VEGF's normal function is to create new blood vessels during embryonic development, new blood vessels after injury, and new vessels (collateral circulation) to bypass blocked vessels.
Here is a rather pejorative look at the vascular connection, written in a condescending tone by a group of German Neurologists--
Vascular pathology in multiple sclerosis: mind boosting or myth busting?
The idea of MS being a vascular disease is not new. In the 1930s T.J. Putnam proposed venous obstruction as the primary alteration in MS . Given the venotopic localization of MS plaques, this hypothesis has been discussed on and off ever since. In 2007 an Italian group headed by P. Zamboni added new fuel to the fire by demonstrating that venous blood flow alterations can be found at a high frequency in MS patients .
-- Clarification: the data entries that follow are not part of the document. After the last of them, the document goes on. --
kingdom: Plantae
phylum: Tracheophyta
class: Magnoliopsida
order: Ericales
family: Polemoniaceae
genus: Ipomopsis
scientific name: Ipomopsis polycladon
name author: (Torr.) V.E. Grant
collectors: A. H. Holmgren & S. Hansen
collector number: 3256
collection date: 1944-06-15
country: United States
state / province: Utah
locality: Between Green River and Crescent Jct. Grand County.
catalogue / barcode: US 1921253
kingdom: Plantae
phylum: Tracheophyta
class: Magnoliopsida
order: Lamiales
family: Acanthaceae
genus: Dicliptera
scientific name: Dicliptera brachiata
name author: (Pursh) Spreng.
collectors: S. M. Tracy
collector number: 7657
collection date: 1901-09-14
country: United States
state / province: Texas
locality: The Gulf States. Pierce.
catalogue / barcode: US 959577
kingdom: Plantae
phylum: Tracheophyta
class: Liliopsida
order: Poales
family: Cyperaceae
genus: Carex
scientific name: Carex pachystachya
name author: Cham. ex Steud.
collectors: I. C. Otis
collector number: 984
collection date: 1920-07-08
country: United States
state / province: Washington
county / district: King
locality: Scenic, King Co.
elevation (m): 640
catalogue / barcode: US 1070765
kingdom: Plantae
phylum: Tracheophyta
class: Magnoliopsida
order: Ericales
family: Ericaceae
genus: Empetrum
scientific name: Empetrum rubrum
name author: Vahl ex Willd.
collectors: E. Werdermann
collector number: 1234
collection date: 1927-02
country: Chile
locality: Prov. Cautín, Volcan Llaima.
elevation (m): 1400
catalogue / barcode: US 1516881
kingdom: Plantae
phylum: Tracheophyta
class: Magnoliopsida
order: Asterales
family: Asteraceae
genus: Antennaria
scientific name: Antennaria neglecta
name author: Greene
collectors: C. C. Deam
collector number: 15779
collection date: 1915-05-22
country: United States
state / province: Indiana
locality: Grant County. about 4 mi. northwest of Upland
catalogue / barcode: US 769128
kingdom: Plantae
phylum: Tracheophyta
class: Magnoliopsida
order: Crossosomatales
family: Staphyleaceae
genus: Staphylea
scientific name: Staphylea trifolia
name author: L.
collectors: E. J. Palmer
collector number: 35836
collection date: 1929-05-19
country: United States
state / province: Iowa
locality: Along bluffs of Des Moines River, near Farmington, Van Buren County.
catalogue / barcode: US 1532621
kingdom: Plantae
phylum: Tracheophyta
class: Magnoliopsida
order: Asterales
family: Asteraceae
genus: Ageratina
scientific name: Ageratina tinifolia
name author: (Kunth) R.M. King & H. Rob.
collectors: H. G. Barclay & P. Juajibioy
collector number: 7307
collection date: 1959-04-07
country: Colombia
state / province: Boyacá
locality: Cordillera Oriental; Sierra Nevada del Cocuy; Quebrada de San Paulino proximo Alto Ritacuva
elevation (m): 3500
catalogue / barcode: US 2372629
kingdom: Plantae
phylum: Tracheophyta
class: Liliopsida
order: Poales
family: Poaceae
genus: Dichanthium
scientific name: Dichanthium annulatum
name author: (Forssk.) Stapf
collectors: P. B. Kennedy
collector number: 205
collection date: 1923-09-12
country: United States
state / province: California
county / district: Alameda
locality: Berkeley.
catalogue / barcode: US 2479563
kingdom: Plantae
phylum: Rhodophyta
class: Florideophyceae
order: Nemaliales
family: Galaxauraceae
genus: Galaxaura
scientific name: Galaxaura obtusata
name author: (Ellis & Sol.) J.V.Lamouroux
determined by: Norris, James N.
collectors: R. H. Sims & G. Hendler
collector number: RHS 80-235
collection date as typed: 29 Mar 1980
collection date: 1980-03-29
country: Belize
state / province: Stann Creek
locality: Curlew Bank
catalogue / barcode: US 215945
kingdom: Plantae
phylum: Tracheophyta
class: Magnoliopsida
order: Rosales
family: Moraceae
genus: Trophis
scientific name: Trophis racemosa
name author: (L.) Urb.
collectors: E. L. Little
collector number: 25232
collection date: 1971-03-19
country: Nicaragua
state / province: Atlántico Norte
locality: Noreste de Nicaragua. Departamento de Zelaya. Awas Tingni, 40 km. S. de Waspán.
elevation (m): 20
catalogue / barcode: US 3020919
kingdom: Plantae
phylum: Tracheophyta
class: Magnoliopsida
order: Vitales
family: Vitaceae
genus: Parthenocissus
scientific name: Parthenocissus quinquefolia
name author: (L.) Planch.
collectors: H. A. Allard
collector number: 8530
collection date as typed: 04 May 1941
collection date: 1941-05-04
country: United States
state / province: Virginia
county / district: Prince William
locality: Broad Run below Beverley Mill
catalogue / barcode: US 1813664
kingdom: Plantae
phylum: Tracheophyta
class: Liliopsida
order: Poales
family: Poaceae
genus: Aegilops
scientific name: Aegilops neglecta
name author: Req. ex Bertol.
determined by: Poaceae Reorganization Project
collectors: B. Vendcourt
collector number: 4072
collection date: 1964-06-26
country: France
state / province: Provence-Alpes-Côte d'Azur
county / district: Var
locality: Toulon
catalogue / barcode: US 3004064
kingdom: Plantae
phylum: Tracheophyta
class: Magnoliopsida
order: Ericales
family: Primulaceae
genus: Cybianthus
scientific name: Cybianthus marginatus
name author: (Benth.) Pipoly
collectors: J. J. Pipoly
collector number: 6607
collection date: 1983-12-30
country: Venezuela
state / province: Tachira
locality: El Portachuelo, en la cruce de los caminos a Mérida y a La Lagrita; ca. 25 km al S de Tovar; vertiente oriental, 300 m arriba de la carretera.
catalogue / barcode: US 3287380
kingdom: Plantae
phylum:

While the concept of CCSVI has gained much attention in the field of MS research and in particular among MS patients, there is increasing evidence that the relation of venous changes to the pathophysiology of MS may not be as simple as initially described. Most importantly, new MR imaging techniques add to the notion of vascular changes in MS, yet again raise doubts whether these alterations are cause or rather consequence of the disease process.
(At the end of the article, the authors state they have nothing to disclose, yet all of them have participated in many MS drug trials. Drugs which are based on the EAE immune model of MS- Dr. Linker has received personal compensation for activities with Bayer Health Care, BiogenIdec, Merck Serono, Novartis and TEVA Pharma. Dr. Linker has received research support from BiogenIdec, Novartis and TEVA Pharma.)
Why is it only neurologists who believe some "mystery mechanism" disease process is behind VEGF activation, blood brain barrier disruption and inflammation---when we have other models of vascular disease in vivo, such as stroke, which illustrate how hypoxic injury creates this scenario?
If MS specialists want to continue to pretend there is no vascular involvement in MS, and that MS is a disease of a mysterious and crazed immune system, they can keep saying it-- and creating, testing and selling the drugs. But the truth is, all of the research continues to point to the importance of the endothelium and the vascular response of the body to injury of the brain.
What's causing the injury? Slowed flow through the brain, hypoperfusion, low O2 and glucose levels from collateral venous return? Makes sense to me. More to come.